* _ACTION ITEM_:
Return the transformer problem below in full, word for word.

* _EXERCISE PASSAGE_:
=== Section Start ===
Question

A transformer connected to a 120--V ac line is to supply 12.0V (rms) to a portable electronic device. The load resistance in the secondary is 4.70 ohms

a. What should the ratio of primary to secondary turns of the transformer be?
b. What rms current must the secondary supply?
c. What average power is delivered to the load?
d. What resistance connected directly across the source line (which has a voltage of 120?V ) would draw the same power as the transformer?

Answer 1

Therefore,

a)
`(N_(1))/(N_(2))=(10)/(1)`

b) I₂ = 2.55 Ampere

c) Power = 30.6 Watts

d) R₁ = 470.58 ohms.
=== Section End ===
* _DATA FOR ANALYSIS_:
=== Section Start ===
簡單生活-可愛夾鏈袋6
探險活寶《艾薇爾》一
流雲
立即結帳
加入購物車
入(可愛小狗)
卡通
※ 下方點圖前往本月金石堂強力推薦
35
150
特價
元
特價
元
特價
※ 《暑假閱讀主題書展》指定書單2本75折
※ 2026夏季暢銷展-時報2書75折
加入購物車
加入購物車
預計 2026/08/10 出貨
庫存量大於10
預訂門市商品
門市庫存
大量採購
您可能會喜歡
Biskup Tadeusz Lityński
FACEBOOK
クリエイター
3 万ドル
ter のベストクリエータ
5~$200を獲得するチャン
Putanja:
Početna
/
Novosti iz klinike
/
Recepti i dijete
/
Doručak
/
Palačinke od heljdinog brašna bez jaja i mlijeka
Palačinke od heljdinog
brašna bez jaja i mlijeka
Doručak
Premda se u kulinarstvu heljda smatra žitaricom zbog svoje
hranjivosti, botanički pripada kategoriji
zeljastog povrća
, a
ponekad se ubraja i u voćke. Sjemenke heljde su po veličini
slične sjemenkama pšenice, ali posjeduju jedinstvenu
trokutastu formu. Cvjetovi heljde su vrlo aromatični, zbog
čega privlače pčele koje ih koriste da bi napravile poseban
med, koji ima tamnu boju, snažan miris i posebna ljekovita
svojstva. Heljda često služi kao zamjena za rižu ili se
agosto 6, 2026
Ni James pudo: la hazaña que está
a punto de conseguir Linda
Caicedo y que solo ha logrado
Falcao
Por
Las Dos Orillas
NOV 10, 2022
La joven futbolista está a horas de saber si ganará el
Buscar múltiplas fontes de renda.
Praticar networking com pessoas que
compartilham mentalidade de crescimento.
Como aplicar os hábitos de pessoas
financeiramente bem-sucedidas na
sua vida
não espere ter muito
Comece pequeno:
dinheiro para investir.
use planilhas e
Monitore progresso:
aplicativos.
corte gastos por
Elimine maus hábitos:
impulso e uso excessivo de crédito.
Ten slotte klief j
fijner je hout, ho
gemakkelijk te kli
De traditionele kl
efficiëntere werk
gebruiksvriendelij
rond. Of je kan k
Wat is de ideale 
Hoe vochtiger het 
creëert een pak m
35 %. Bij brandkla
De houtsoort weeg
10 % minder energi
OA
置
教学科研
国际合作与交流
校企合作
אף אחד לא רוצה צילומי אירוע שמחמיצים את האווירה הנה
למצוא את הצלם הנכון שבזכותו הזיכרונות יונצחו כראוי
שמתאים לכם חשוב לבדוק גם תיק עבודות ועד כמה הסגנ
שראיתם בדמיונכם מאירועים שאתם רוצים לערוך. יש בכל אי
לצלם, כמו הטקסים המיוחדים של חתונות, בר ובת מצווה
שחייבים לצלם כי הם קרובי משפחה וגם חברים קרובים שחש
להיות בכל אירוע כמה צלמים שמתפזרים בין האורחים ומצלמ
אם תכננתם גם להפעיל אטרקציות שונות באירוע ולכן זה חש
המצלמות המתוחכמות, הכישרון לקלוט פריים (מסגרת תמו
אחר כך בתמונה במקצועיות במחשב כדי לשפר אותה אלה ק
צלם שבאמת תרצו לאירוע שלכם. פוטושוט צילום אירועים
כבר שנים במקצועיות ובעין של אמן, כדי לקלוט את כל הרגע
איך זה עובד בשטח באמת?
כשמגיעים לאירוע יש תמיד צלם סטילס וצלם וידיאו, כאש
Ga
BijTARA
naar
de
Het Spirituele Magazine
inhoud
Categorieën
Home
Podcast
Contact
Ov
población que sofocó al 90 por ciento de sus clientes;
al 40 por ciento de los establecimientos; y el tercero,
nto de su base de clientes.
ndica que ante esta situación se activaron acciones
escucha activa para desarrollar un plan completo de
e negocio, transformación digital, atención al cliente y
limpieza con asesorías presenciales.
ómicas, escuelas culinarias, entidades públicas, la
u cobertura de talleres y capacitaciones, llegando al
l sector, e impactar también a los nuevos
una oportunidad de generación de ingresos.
=== Section End ===
* _FINAL ANSWER_:
Question

A transformer connected to a 120--V ac line is to supply 12.0V (rms) to a portable electronic device. The load resistance in the secondary is 4.70 ohms

a. What should the ratio of primary to secondary turns of the transformer be?
b. What rms current must the secondary supply?
c. What average power is delivered to the load?
d. What resistance connected directly across the source line (which has a voltage of 120?V ) would draw the same power as the transformer?

Answer 1

Therefore,

a)
`(N_(1))/(N_(2))=(10)/(1)`

b) I₂ = 2.55 Ampere

c) Power = 30.6 Watts

d) R₁ = 470.58 ohms.